La quintessenza dell’healthy food
Il pinolo è un prodotto biologico per eccellenza
Burrosi, aromatici, raffinati, la fama dei pinoli viene da lontano. I Greci e i Romani li adoravano come ingrediente per produrre un particolare tipo di inebriante vino, considerandoli un alimento afrodisiaco, poiché simboleggiavano nella forma e nella lattescenza l’attributo maschile ancora gravido del seme.
Ingredienti importanti in salse, farce per carni e pesci, mescolati al miele o alla melassa, la loro fama continuò nel tempo fino a diventare, tra il Quattrocento e il Cinquecento, cibo per mense aristocratiche: «Con i pinoli avvolti nello zucchero sciolto in un cucchiaio si fanno delle pastiglie alle quali si applicano sottili lacrime d’oro battuto, penso per magnificenza e per diletto». (Platina).

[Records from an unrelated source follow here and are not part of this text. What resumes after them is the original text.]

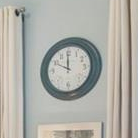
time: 9:59
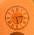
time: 2:29
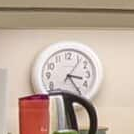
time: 3:24
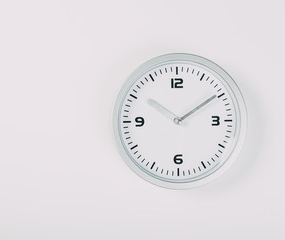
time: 10:09
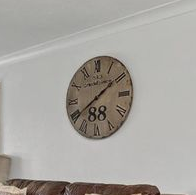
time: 1:39
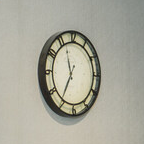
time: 11:35
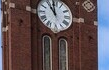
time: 10:59
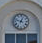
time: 12:48
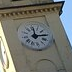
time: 12:14
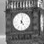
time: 5:01
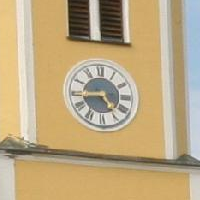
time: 4:44
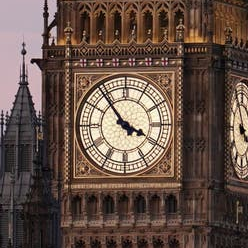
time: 3:53
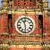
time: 11:29
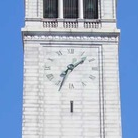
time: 1:33
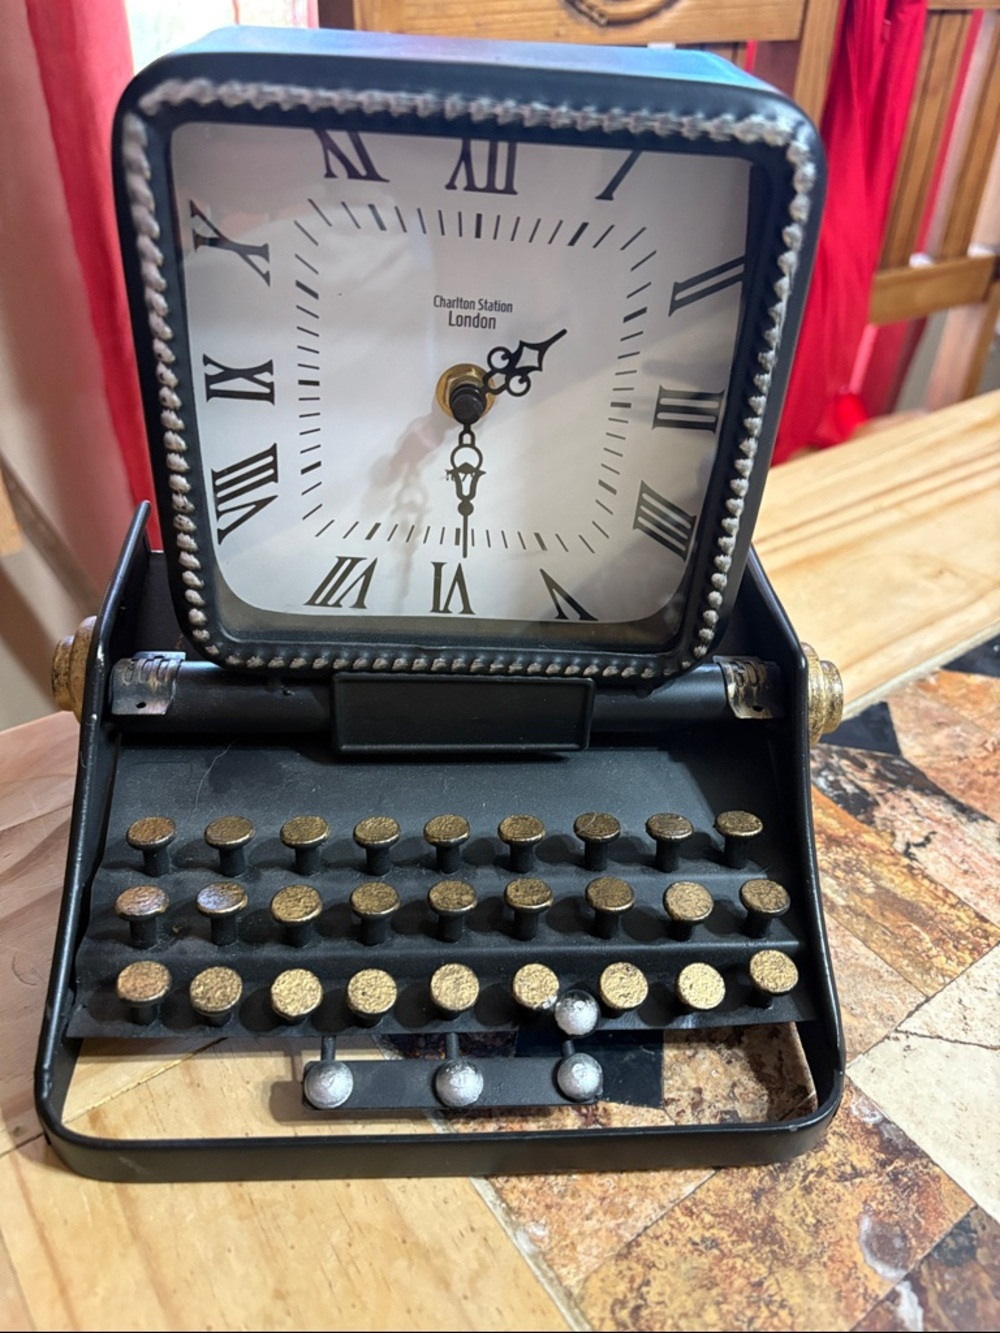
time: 1:28
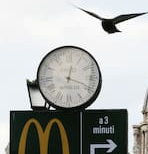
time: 12:18
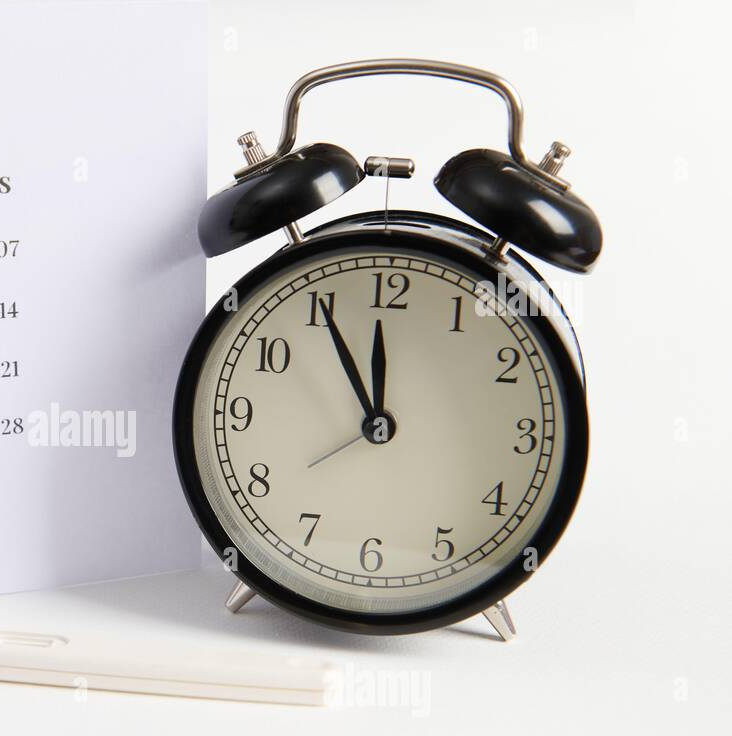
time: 11:55
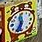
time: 11:35
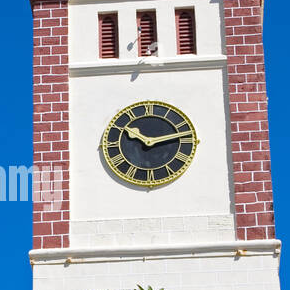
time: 10:12
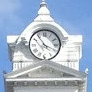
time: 3:54
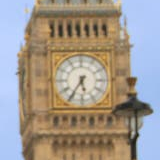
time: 5:35
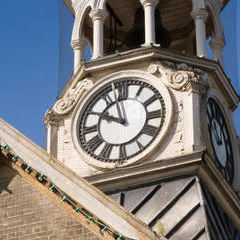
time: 9:57
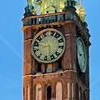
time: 8:27
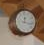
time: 12:16
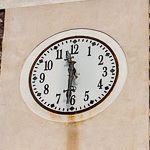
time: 11:30
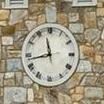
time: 11:42
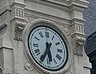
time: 5:34
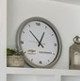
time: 12:53
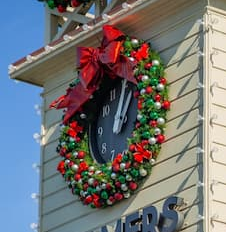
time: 1:02
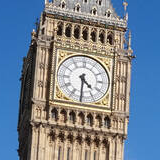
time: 4:30
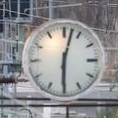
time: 6:02
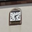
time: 1:28
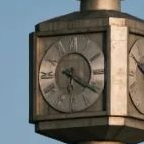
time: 6:20
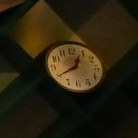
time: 12:39
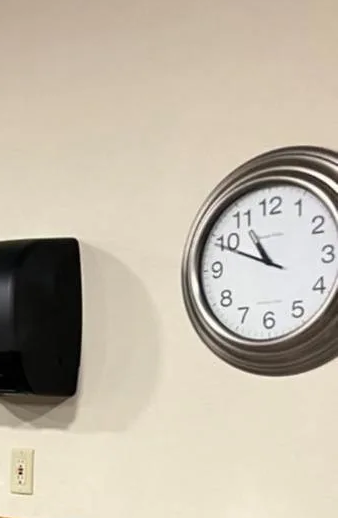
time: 10:49
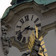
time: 3:40
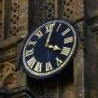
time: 4:02
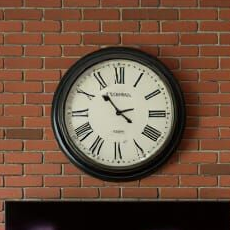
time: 3:53
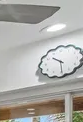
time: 10:30
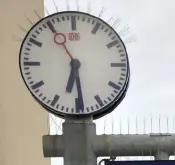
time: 6:29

Un tempo la raccolta dei pinoli era rischiosa poiché prevedeva la salita sugli alberi (il pinus pinea o pino domestico è un albero maestoso che può raggiungere fino a 30 metri di altezza) e gli operai erano divisi in «scuotitori, coglitori, raccattini, caricatori e barrocciai». Le pigne, ovoidali, lunghe 8-15 cm, impiegano 3 anni per maturare e racchiudono i pinoli italiani o pinoli mediterranei, dal sapore ricco e resinoso e considerati i migliori al mondo.
Il pinolo è un prodotto biologico per eccellenza, protagonista della nostra cucina in preparazioni salate o dolci e presente in centinaia di ricette tradizionali: pinoccate, torcolo di san Costanzo, pandolce genovese, biroldo, castagnaccio, certosino, pasta con le sarde, pesto alla genovese, pinolata, sarde a beccafico, spongata, strüdel, torta coi bischeri, mantovana, torta della nonna, tutti gioielli della tradizione gastronomica.

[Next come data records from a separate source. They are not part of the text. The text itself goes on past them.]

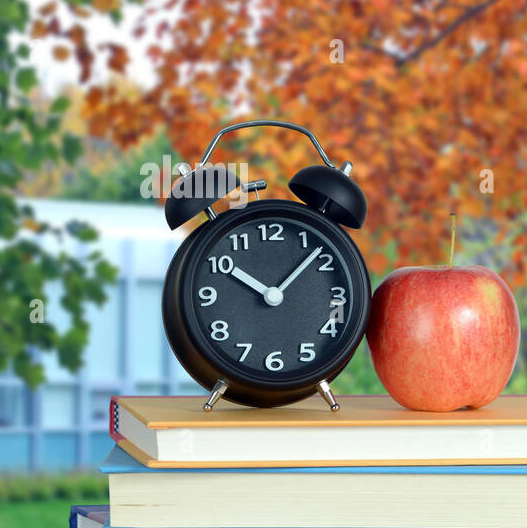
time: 10:07
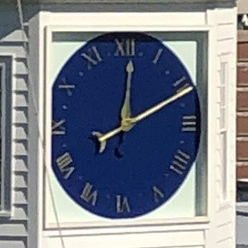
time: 12:10
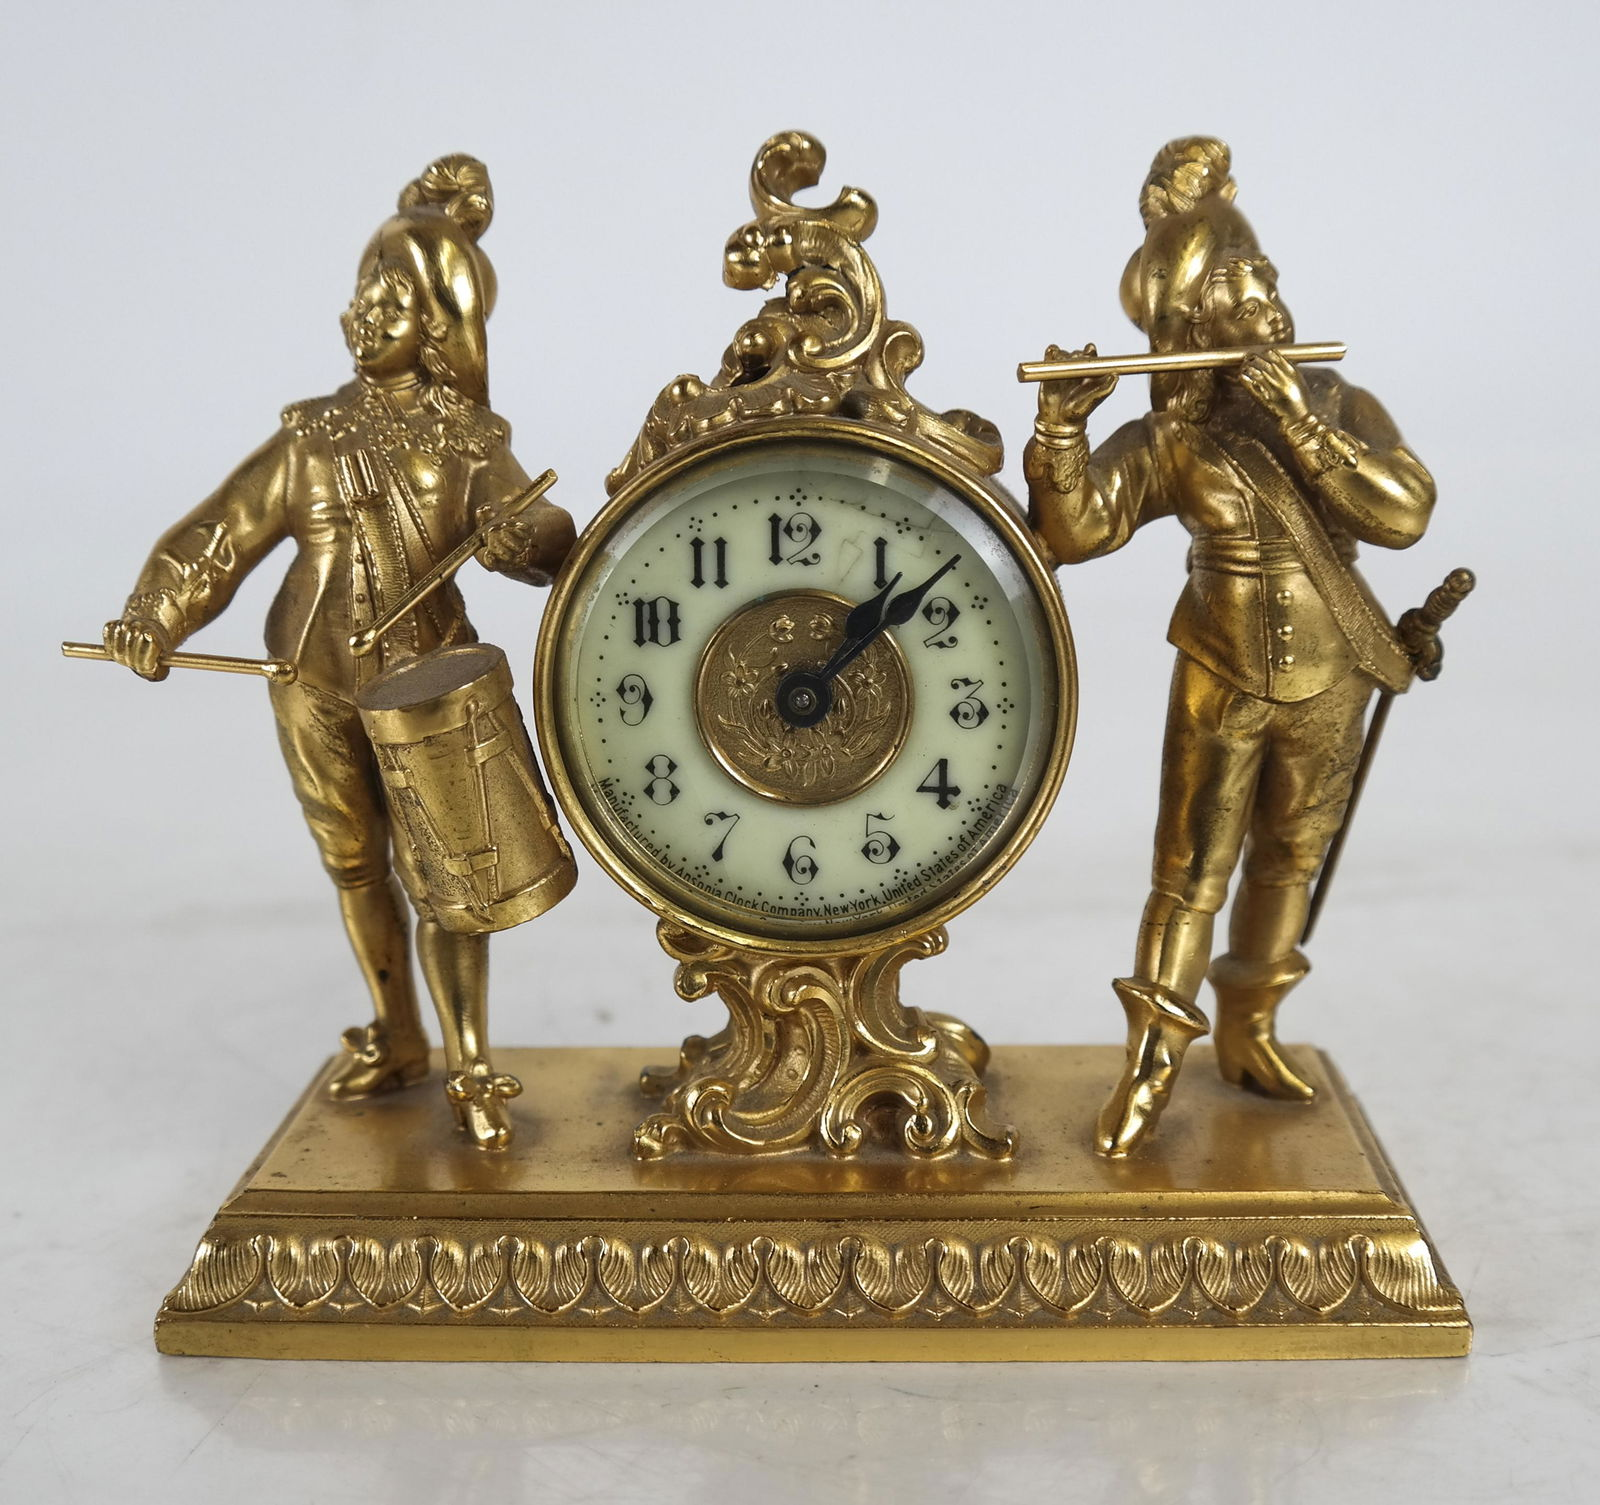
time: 1:08
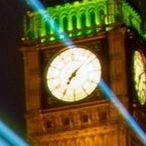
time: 7:07
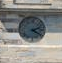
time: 2:21
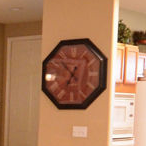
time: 6:52
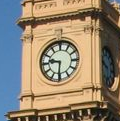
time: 9:30
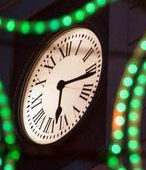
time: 6:16
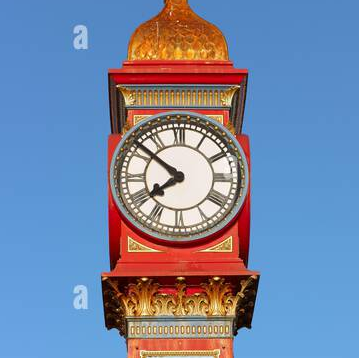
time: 7:51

Bello da vedere, profumato da odorare, gustoso da assaporare, l’etichetta nutrizionale del pinolo mette in evidenza i pregi del prodotto di un’alimentazione moderna e allo stesso tempo legata alle tradizioni: la quintessenza dell’healthy food.

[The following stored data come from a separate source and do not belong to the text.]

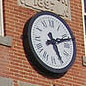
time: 5:12
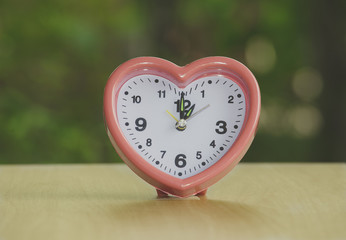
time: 1:00
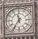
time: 11:35
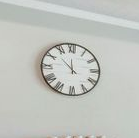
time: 11:52
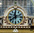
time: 11:38
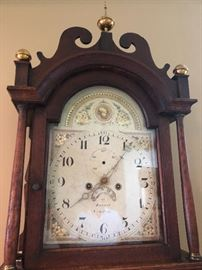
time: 8:07
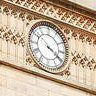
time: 3:51
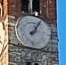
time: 7:04
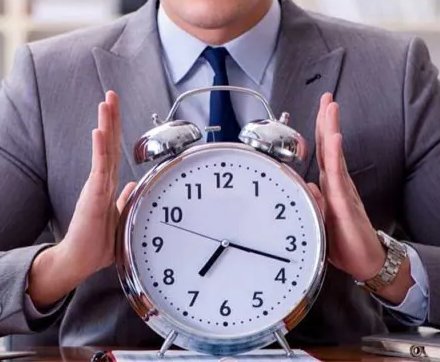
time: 7:17
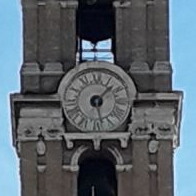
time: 1:28
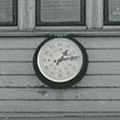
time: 1:13
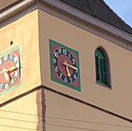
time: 5:15
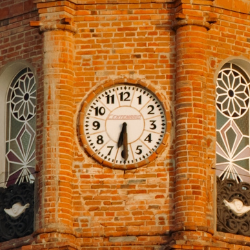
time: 6:29
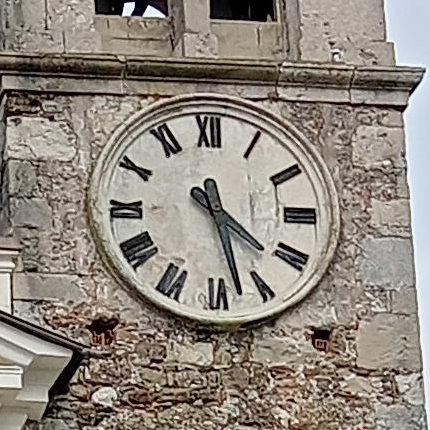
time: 4:27
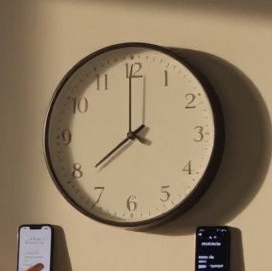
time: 7:59
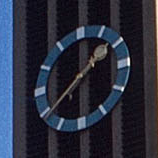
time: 1:39
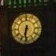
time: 6:31
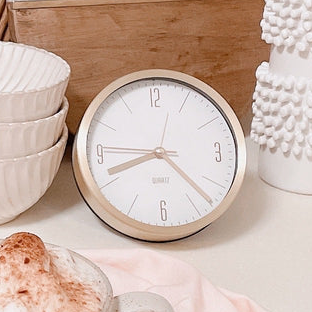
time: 8:22
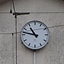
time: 10:47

Secondo alcuni studi il famoso pesto ligure potrebbe essere un’evoluzione dell’antica agliata, ottenuta al mortaio e costituita principalmente d’aglio, che a partire dal XIII secolo si diffuse soprattutto per le sue proprietà conservanti. I primi ad aver citato il pesto alla genovese “moderno” furono Giovanni Battista e Giovanni Ratto nel testo La cuciniera genovese ossia la vera maniera di cucinare alla genovese del 1863: «Prendete uno spicchio d’aglio, basilico, formaggio olandese e parmigiano grattugiati e mescolati insieme a dei pignoli e pestate il tutto in mortaio con poco burro finché sia ridotto in pasta. Scioglietelo quindi con olio fine in abbondanza. Con questo battuto si condiscono le lasagne e le troffie, unendovi un po’ di acqua calda senza sale per renderlo più liquido».